中村記念美術館の歴史は、金沢で酒造業を営む実業家で茶人の中村栄俊(1908~1978)が創立した財団法人中村記念館に始まる。中村栄俊は、1943年(昭和18年)表千家流の茶道に入門し、茶道具の収集を始めた。1945年(昭和20年)の敗戦に痛手を受けた氏は、戦後の日本は文化国家として繁栄していかなければならない、そのために金沢に美術館を作ろうと志を立て、それから精力的な収集が始まり、1965年(昭和40年)、「美術品は一個人のものではなく国民の宝である」という信念のもと、収集した美術品を寄贈して財団を設立、中村家住宅を展示棟として現在地に移築・改装、翌1966年(昭和41年)5月に、中村記念館が開館した。

········

資料を読み解く:
**A.** 美術館の沿革を述べた本文のうち、「中村記念美術館の歴史は、金沢」から「月に、中村記念館が開館した。」までの全体を、「茶道具」を「陶磁器」に変えて書き直してください。
**B.** 美術館の沿革を述べた本文に出てくる西暦の年をすべて、登場する順に挙げてください。
**C.** 美術館の沿革を述べた本文の最後の文に続けて、その先を書き進めてください。

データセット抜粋

········

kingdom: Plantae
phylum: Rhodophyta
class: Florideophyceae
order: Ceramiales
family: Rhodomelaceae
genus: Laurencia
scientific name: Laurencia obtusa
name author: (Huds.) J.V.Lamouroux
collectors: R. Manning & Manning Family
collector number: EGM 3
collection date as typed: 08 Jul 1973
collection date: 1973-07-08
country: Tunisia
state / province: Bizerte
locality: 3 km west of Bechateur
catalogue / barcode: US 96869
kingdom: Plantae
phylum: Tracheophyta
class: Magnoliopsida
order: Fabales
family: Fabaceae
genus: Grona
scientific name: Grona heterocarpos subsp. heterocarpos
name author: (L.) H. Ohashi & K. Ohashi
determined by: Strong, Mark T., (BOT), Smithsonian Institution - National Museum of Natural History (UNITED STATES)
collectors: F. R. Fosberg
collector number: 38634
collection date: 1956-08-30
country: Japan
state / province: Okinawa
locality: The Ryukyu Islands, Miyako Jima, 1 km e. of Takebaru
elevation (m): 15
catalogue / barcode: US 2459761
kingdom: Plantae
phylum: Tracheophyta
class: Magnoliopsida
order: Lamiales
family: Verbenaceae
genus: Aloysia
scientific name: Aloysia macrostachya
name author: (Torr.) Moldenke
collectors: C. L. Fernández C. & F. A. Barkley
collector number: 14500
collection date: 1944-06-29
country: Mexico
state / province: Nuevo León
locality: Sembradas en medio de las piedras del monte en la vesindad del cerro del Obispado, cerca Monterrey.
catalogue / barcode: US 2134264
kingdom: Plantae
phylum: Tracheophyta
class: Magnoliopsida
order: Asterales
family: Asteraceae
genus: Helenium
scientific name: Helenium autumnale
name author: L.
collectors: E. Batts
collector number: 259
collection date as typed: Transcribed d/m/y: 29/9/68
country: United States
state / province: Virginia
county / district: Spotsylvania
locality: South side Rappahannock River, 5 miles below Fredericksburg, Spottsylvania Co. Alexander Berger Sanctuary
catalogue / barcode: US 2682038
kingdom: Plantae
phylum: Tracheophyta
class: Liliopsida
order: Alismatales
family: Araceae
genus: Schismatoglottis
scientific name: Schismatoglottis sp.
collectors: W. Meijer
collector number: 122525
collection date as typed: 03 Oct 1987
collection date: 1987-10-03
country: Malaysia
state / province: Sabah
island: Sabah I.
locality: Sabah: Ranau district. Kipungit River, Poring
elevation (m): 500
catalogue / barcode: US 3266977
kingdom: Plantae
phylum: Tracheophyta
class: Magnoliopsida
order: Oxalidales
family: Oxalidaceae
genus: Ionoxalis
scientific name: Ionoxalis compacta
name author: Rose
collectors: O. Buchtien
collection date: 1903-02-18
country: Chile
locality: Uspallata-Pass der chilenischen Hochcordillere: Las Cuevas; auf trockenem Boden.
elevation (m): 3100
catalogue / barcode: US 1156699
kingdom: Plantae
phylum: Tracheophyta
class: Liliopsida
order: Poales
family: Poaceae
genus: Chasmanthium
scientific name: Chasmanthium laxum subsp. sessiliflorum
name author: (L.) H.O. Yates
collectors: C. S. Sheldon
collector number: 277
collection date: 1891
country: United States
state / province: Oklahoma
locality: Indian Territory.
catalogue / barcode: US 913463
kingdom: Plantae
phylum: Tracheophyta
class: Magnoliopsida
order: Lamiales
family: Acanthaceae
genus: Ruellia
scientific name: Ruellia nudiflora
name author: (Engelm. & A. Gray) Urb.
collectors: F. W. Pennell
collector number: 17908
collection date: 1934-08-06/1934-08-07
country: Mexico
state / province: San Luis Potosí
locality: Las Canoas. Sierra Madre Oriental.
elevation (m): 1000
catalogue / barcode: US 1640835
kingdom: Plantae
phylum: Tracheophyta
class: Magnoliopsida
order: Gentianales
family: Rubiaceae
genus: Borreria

········

各問の解答:
**A.**
中村記念美術館の歴史は、金沢で酒造業を営む実業家で茶人の中村栄俊(1908~1978)が創立した財団法人中村記念館に始まる。中村栄俊は、1943年(昭和18年)表千家流の茶道に入門し、陶磁器の収集を始めた。1945年(昭和20年)の敗戦に痛手を受けた氏は、戦後の日本は文化国家として繁栄していかなければならない、そのために金沢に美術館を作ろうと志を立て、それから精力的な収集が始まり、1965年(昭和40年)、「美術品は一個人のものではなく国民の宝である」という信念のもと、収集した美術品を寄贈して財団を設立、中村家住宅を展示棟として現在地に移築・改装、翌1966年(昭和41年)5月に、中村記念館が開館した。

**B.** 1908、1978、1943、1945、1965、1966

**C.**
その後、1975年(昭和50年)7月、所蔵品が金沢市に寄贈され、金沢市立中村記念美術館として再発足、平成元年11月、市制百周年を記念して新館が開館。所蔵品は、茶道具、近世絵画、古九谷、加賀蒔絵など、中村氏収集の名品を核に、個人からの寄贈や市費による購入が加わり、現在、重要文化財5点、県指定文化財1点、市指定文化財8点をはじめ約1000点を数える。これを年4~6回の企画展で公開するほか、茶会、聞香席など多彩な行事を開催している。
旧中村邸、茶室「梅庵」、茶室「耕雲庵」は茶会などの貸室としても提供。日本庭園を眺める本館呈茶席では、抹茶もいただける。